In today’s last post dedicated to the #MIP2013 workshop, I examine two sources of complexity affecting research in mixed-integer (linear and nonlinear) programming.

#### Curse of Dimensionality

Although the term was coined by Richard E. Bellman in context of dynamic programming, this applies to most aspects of integer programming. Even a LP-based polytope has an exponential number of extreme points, and a model with *n* binary variables allows for 2^{n} possible combinations (they might be feasible or not). My point is, for any realistic-sized problem, we have to be clever because enumeration is just not possible. Probing, preprocessing, cutting planes and other techniques that cuts off large portions of the search space are thus really powerful – when applied with good measure.

That being said, MIP theory does not explain everything. Quite often, algorithms for which we have a very bad worst case performance (simplex, branch and bound, and so on) just work quite well in practice. Also, some other elements need to be taken into account when working in higher dimension, such as the use of cutting planes that can ultimately slow down a branch-and-cut algorithm. For better or worse, theoretical results are often left in the closet in favor of compromises found through empirical experimentation. I’m sure the solver developer veterans have a lot to say about this.

#### Curse of instance-dependent parameters

Mixed-integer computation is complex, and Lodi would say, inherently heuristic.
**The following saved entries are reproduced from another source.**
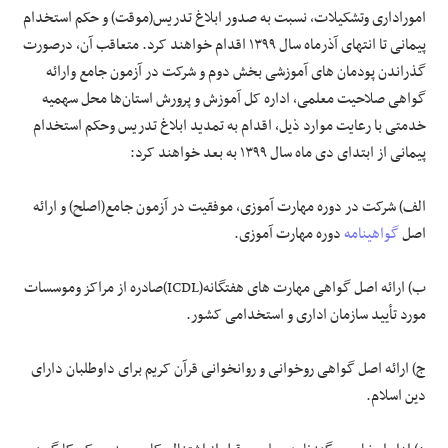
اموراداری وتشکیلات، نسبت به صدور ابلاغ تدریس(موقت) و حکم استخدام
پیمانی تا انتهای آذرماه سال ۱۳۹۹ اقدام خواهند کرد. متعاقب آن، درصورت
گذراندن پودمان های آموزشی بخش دوم و شرکت در آزمون جامع وارائه
گواهی صلاحیت معلمی، اداره کل آموزش و پرورش استان‌ها محل سهمیه
خدمتی با رعایت موارد ذیل، اقدام به تمدید ابلاغ تدریس وحکم استخدام
پیمانی از ابتدای دی ماه سال ۱۳۹۹ به بعد خواهند کرد:
الف) شرکت در دوره مهارت آموزی، موفقیت در آزمون جامع(اصلح) و ارائه
اصل
گواهینامه
دوره مهارت آموزی.
ب) ارائه اصل گواهی مهارت های هفتگانه(ICDL)صادره از مراکز وموسسات
مورد تأیید سازمان اداری و استخدامی کشور.
ج) ارائه اصل گواهی روخوانی و روانخوانی قرآن کریم برای داوطلبان دارای
دین اسلام.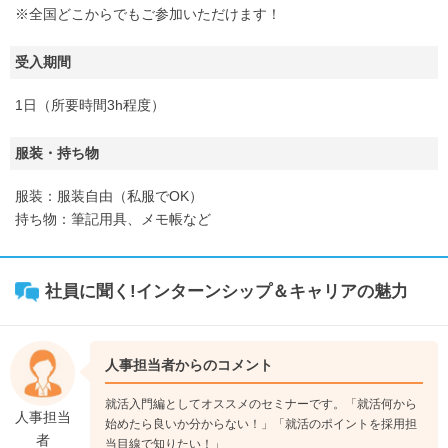
※全国どこからでもご参加いただけます！
受入期間
1日（所要時間3h程度）
服装・持ち物
服装：服装自由（私服でOK）
持ち物：筆記用具、メモ帳など
社員に聞く!インターンシップ＆キャリアの魅力
人事担当者からのコメント
就活入門編としてオススメのセミナーです。「就活何から
人事担当
始めたら良いか分からない！」「就活のポイントを採用担
者
当目線で知りたい！」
Every tool out of the toolbox (cutting planes, branching rules, heuristics, preprocessing or probing techniques) works great on some models while being useless in others. Worse, the “best” settings often differ between instances of a given problem, making any kind of performance prediction difficult. Whereas it’s relatively easy to determine what are the best parameters to solve a given model – just try everything, it’s difficult to know *a priori* what will work best. Some authors have worked on this very problem [1], but much more work remains to be done in this matter.

#### Curse of Performance Variability

According to Koch *et al.* (2011) [2] one often experiences difference in behavior when using the same solver to solve the same model. Performance-neutral changes such as the input order of the constraints often affect performance in unexpected yet profound ways. At Forac, where I work, we often have problems with a scripting engine written in Python, not because it’s too slow but because we have no control over how elements are put into a set – and thus, in which order constraints are entered into CPLEX.

Performance variability is especially hard to explain to end users, who quite often expect sustainable performance (i.e. with very low variance) and have trouble understanding why today’s production planning model is difficult to solve while yesterdays was really easy and took 2 seconds. Overcoming these curses will be quite a challenge for MIPpers, whether they work on the theory or practice side of MIP.

#### A foreword

I wish to thank this year’s MIP Workshop organizers as the venue was great and the schedule allowed for plenty of time to discuss and exchange with one another. Thanks to the speakers too, for the talks were pretty much interesting.

[1] Frank Hutter, Holger H. Hoos, Kevin Leyton-Brown, and Thomas Stützle. ParamILS: An Automatic Algorithm Configuration Framework, *Journal of Artificial Research* 36, 2009, pages 267-306.

[2] Thorsten Koch et al. MIPLIB 2010, *Mathematical Programming Computation* 3, 2011, pages 103-163.

You make two good points (at least) here: first, complexity theory isn’t very useful as it mostly focuses on worst case analysis. In practice, algorithms behave much better than worst case (or their wouldn’t be much practice…)

But, worst case can pop up still, yielding to performance variability difficult to explain to layman. I’m afraid we’ll experience some of it for a while, unless someone fixes worst case once and for all (eg by proving P=NP).